JERUSALEM: Aid workers in the Palestinian territories told AFP they are concerned that rules recently floated by Israel could make already difficult humanitarian work “almost impossible.”
Since the war in Gaza broke out with Hamas’s October 7, 2023 attack on Israel, aid organizations have been contending with a “slippery slope” when it comes to Israeli authorities’ tolerance for their work, said one senior NGO staffer.
But after COGAT, the Israeli body responsible for overseeing Palestinian affairs, presented a plan last month for reorganizing aid distribution, that slope has gotten “much steeper,” with some NGOs deeming the proposed changes unacceptable, she added.
COGAT did not respond to AFP’s request for comment.
The staffer and others interviewed requested anonymity for fear of repercussions for their operations in the occupied West Bank and the besieged Gaza Strip, where responding to the acute humanitarian crisis brought on by the war had already been a Herculean undertaking.
“The ability to deliver aid and adhere to humanitarian principles in Gaza, the access restrictions we’re facing in the West Bank... All of these things, when you put them together, you just feel like you’re watching the apocalypse,” she said.
“We basically have a fire extinguisher trying to put out a nuclear bomb.”
According to NGOs, COGAT presented a plan at the end of February that aims to reinforce Israeli oversight of aid by establishing logistics centers linked to the army and by enforcing tighter control over the entire humanitarian supply chain.
“Logistically, it will be almost impossible,” said one member of a medical NGO, wondering whether such organizations would be forced to declare individual recipients of various medications.

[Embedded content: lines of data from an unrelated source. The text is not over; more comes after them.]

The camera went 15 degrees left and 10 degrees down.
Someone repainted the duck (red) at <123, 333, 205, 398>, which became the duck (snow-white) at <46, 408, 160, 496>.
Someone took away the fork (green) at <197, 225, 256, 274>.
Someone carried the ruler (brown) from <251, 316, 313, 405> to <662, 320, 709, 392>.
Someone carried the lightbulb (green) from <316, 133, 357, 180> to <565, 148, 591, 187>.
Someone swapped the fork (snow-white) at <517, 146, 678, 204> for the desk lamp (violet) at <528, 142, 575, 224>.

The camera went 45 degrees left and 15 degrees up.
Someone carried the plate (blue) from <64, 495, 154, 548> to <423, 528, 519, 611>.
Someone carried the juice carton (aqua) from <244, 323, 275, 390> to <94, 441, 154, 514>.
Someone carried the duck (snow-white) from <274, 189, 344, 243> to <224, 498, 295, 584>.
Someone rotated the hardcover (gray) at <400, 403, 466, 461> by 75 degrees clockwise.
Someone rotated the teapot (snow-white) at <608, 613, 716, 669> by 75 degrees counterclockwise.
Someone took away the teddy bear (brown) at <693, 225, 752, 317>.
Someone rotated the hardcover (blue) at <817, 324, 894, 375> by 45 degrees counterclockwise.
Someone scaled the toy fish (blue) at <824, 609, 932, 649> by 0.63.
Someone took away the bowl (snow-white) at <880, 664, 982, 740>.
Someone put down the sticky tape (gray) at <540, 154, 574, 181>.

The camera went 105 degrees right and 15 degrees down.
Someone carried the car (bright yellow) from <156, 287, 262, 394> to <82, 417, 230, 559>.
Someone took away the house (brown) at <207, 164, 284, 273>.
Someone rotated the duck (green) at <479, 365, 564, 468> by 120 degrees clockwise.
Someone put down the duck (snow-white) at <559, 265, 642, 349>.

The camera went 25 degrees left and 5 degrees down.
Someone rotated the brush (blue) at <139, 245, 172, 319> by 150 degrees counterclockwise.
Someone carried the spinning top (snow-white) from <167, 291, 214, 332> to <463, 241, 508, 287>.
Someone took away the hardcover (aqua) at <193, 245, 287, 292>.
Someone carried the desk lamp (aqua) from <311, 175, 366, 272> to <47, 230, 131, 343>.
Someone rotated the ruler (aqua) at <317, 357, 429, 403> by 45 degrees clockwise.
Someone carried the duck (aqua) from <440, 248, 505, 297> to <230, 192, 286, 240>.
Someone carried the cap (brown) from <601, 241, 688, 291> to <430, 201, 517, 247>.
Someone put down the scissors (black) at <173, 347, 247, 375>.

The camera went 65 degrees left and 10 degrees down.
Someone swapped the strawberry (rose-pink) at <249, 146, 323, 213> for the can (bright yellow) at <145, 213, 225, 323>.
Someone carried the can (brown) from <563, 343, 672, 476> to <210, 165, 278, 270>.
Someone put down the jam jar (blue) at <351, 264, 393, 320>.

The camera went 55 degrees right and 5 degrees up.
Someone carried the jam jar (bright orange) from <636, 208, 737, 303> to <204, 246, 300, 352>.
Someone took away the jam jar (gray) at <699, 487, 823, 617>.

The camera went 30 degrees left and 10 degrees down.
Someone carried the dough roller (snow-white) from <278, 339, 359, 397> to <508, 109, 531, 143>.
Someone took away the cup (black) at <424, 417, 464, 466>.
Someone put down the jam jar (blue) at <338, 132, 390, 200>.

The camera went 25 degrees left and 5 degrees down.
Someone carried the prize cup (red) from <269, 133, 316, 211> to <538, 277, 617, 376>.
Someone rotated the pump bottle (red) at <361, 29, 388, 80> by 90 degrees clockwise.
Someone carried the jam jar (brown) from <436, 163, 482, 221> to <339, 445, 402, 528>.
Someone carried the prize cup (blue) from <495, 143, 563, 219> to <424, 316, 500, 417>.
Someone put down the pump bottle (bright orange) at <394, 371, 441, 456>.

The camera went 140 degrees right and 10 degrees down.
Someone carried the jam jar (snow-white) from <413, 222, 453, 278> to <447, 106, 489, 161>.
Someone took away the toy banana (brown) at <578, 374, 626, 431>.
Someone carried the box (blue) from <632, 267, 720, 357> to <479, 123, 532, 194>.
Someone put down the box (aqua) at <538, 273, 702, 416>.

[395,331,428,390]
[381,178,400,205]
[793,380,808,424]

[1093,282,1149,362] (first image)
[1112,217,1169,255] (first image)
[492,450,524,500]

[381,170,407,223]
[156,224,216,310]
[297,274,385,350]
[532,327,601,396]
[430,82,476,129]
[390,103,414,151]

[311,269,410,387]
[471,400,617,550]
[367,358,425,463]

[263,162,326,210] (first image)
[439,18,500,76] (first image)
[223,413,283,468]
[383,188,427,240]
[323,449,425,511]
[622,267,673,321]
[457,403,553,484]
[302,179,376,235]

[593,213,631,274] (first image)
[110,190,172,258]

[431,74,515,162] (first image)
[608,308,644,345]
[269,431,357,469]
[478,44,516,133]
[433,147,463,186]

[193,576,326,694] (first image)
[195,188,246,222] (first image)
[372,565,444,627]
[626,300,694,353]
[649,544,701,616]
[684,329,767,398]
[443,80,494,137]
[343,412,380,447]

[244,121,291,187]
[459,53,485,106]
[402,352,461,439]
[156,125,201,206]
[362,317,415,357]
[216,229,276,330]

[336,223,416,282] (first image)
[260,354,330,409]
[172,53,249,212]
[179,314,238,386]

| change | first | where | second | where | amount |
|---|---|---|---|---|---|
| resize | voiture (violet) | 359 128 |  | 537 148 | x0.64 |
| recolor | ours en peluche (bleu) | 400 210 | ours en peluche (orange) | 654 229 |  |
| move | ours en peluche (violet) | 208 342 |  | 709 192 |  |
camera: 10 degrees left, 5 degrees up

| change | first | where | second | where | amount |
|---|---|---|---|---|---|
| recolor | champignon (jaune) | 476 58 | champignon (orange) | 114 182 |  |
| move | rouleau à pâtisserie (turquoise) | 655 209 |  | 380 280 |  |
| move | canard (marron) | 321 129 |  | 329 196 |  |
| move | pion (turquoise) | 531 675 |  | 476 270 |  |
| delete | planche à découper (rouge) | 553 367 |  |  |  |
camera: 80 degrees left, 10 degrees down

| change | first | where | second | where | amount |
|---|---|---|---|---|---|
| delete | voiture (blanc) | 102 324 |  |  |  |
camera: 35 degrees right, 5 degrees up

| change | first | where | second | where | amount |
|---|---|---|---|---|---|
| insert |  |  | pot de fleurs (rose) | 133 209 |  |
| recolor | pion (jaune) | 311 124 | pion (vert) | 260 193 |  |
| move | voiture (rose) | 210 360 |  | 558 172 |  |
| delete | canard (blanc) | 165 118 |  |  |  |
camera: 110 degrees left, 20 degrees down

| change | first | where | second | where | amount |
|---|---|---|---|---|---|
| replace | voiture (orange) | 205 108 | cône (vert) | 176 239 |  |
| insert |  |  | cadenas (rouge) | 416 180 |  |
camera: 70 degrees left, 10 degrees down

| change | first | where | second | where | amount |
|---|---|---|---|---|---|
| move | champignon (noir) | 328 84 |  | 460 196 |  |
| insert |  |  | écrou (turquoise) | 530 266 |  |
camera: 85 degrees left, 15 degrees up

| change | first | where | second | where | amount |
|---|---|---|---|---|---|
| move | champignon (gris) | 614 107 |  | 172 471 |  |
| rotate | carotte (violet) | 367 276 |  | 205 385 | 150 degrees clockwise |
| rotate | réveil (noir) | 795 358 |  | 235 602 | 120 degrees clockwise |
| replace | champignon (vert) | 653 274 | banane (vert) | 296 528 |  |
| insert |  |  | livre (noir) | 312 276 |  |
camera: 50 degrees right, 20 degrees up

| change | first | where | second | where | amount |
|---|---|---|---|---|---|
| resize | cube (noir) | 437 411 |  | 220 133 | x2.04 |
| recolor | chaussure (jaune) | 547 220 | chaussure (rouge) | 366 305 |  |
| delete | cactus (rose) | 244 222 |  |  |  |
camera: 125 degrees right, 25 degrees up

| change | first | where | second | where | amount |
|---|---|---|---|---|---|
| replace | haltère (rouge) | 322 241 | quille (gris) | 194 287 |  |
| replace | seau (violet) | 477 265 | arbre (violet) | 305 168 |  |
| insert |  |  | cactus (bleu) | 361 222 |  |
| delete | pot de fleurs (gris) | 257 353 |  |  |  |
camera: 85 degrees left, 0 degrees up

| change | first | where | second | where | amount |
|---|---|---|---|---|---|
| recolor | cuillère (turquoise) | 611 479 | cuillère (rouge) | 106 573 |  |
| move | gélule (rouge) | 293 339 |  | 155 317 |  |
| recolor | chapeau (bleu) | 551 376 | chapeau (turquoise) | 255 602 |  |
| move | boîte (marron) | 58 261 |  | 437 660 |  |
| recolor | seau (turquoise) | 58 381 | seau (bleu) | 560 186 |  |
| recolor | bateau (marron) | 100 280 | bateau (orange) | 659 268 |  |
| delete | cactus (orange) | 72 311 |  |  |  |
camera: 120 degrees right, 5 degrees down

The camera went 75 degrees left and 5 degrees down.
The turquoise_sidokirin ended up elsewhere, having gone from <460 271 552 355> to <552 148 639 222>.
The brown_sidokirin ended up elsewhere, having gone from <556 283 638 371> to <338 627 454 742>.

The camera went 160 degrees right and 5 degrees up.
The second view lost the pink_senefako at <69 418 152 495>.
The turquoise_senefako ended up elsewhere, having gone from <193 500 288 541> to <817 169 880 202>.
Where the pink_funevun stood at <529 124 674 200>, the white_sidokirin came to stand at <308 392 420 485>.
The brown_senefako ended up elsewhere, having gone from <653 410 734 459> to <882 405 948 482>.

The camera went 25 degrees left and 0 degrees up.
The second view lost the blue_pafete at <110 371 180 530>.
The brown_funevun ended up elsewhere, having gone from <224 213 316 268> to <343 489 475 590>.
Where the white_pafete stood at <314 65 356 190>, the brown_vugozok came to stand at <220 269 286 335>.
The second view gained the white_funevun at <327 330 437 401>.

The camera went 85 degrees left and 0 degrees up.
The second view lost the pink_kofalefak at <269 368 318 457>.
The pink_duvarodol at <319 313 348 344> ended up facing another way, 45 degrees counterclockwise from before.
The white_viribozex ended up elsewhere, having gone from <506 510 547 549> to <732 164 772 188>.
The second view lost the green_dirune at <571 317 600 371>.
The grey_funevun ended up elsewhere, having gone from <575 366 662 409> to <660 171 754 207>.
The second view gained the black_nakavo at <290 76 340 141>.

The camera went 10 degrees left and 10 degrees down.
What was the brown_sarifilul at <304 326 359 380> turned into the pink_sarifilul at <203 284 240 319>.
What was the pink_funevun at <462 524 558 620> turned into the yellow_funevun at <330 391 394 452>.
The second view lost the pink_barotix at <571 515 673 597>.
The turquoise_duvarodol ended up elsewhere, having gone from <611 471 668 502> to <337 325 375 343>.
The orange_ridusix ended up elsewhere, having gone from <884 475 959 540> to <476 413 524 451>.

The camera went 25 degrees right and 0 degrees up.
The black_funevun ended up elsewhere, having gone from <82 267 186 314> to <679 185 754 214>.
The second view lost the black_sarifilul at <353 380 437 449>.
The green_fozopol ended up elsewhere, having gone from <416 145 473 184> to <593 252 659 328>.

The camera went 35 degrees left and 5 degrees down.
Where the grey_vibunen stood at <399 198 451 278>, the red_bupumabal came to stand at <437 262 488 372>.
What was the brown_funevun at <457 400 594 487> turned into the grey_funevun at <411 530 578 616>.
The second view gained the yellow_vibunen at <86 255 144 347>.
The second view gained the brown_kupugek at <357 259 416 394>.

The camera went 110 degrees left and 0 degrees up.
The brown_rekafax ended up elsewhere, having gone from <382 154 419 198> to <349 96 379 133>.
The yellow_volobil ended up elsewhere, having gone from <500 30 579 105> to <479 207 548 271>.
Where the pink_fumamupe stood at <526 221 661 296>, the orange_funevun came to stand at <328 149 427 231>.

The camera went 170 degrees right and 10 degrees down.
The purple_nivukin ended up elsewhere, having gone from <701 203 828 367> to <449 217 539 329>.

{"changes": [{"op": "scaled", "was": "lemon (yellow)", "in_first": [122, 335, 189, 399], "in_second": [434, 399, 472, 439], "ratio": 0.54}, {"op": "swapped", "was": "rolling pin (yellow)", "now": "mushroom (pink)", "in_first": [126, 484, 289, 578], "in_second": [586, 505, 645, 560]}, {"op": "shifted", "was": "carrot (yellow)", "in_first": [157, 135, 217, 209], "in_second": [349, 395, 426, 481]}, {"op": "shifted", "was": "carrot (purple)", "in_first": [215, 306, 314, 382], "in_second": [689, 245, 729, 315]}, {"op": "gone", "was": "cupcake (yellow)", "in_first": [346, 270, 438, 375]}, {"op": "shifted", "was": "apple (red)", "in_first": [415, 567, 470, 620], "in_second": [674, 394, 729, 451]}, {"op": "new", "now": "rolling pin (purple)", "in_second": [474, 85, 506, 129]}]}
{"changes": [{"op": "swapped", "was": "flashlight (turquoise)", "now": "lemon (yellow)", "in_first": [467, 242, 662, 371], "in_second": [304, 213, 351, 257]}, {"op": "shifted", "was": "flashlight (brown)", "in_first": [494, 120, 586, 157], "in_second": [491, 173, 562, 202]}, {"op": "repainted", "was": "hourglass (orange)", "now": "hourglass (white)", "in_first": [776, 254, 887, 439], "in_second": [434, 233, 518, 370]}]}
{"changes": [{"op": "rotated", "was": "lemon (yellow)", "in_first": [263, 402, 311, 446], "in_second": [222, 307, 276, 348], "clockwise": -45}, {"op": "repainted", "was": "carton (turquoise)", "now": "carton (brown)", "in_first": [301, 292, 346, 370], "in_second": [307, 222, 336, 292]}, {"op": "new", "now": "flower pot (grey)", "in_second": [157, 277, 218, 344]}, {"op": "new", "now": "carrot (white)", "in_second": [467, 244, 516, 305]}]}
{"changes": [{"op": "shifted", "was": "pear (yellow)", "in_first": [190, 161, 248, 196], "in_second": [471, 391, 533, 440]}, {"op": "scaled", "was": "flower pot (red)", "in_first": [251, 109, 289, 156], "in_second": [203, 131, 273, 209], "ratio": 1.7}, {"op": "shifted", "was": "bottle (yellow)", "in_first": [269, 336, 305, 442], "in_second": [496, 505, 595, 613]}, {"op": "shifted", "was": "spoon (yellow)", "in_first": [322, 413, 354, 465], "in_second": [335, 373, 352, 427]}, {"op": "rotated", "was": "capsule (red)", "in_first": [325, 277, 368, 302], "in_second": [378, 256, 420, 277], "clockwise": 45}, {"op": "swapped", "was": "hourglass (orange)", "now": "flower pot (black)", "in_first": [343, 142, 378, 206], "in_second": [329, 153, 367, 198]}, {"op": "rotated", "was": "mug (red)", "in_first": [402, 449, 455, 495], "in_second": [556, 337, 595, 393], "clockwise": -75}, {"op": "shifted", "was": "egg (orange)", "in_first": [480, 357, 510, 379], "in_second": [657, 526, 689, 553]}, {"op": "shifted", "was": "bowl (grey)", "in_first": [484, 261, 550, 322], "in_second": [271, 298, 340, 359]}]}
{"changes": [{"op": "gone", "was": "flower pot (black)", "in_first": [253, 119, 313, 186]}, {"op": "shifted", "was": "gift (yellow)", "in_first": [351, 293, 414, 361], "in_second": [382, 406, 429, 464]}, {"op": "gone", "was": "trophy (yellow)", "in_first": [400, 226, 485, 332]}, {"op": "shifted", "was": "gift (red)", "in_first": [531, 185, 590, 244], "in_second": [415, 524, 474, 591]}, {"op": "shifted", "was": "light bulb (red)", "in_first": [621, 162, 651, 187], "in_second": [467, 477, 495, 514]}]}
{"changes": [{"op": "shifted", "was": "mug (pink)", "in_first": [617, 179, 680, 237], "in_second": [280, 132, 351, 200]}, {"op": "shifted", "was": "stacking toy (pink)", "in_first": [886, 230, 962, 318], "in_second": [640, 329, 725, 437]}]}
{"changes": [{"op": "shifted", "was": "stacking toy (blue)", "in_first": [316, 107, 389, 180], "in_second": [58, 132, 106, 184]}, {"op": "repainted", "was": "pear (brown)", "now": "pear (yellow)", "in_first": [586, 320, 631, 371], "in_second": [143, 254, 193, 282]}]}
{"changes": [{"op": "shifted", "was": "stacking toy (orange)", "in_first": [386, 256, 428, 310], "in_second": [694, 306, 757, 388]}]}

COGAT’s stated objective, according to the NGOs, is to combat looting and the misappropriation of aid by militants.
But the NGOs say they believe looting is currently marginal, and that the best way of avoiding it is to step up deliveries.
Israel, meanwhile, cut off aid deliveries to Gaza entirely early this month over an impasse with Hamas on how to proceed with a fragile ceasefire.
“The thinking (of COGAT) was that Hamas would rebuild itself thanks to humanitarian aid,” said a representative of a European NGO, “but that’s false, and humanitarian aid won’t bring them rockets or missiles.”
Israel “just wants more control over this territory,” he added.
The NGOs said COGAT did not specify when the new rules would take effect.
A separate government directive that came into force in March established a new, stricter framework for registering NGOs working with Palestinians.
It requires organizations to share extensive information on their staff, and gives the government the right to reject employees it deems to be linked to the “delegitimization” of Israel.
NGOs operating in the Palestinian territories already face numerous difficulties, and even outright danger, particularly in Gaza.
At least 387 employees have been killed in Gaza since the start of the war, according to a recent UN estimate.
Philippe Lazzarini, head of the UN’s Palestinian refugee agency UNRWA, which was recently banned from operating in Israel, said the humanitarian community is wondering “how far can we go while remaining principled,” and at what point that would no longer be the case under the new rules.
Amjad Shawa, director of the Palestinian NGO network PNGO, said organizations “need to all work against” the new restrictions, adding that he believed the rules’ actual goal was to “prevent accountability and any kind of criticism on Israel toward what they committed” in Gaza and the West Bank.
“Lives are at stake,” he added.
The head of an international NGO agreed that a “red line has been crossed and I think we should oppose it.”
But one humanitarian in the medical sector said a principled stand would only draw flak from the Israelis, and “given the needs (of the Palestinians), principled positions don’t hold water.”